Personal information
- Full name: Maya Al-Zahrani
- Date of birth: 21 October 2008 (age 17)
- Place of birth: Saudi Arabia
- Position: Defender

Team information
- Current team: Al-Ahli
- Number: 88

Senior career*
- Years: Team / Apps / (Gls)
- 2022–2023: Jeddah Pride
- 2023–2025: Al-Ahli
- 2025–: Al-Ula

International career
- 2023: Saudi Arabia U17
- 2024–: Saudi Arabia U20

= Maya Al-Zahrani =

Saudi footballer (born 2008)

Maya Abdulrahman Al-Zahrani (مايا عبدالرحمن الزهراني; born 21 October 2008) is a Saudi footballer who plays as a Defender for Saudi Women's Premier League club Al-Ula.

==Club career==
Al-Zahrani started playing with Jeddah Pride in the 2022/2023 season of the Saudi Women's First Division League.

In the following season 2023/2024, Al-Zahrani moved to Al-Ahli to participate in the Saudi Women's Premier League matches and also as captain of the U-17 team in the first edition of the Saudi Women's U-17 Tournament.

In 2024/2025, Maya Al Zahrani continued to play with Al-Ahli in the 2024–25 Saudi Women's Premier League, while continuing as captain with the U17 team in the second edition of the Saudi Women's U-17 Tournament.

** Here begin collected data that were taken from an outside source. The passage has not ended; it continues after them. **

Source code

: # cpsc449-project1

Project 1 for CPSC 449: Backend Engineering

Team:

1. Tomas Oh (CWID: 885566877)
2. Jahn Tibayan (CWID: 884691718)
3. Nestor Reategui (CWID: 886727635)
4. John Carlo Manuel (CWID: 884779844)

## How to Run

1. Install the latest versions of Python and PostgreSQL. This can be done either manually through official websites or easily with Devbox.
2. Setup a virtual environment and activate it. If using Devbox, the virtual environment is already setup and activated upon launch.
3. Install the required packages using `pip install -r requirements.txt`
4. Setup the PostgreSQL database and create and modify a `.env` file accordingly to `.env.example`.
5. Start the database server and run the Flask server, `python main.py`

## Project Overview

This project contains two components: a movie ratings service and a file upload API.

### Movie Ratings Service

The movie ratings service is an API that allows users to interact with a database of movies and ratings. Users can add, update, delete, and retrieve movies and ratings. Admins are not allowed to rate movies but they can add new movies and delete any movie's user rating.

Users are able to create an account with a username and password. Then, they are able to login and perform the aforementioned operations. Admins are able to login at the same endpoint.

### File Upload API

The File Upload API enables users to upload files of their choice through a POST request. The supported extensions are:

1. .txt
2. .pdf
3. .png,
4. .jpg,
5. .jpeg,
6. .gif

In July 2025, Al Zahrani moved to Al-Ula.

==International career==
In February 2023, Al-Zahrani was selected for the inaugural under-17 team to face Kuwait in double friendly matches.

On 21 October 2024, Al-Zahrani joined the Saudi Arabia u-20 women's national football team to play two friendly matches against Tajikistan in Jeddah.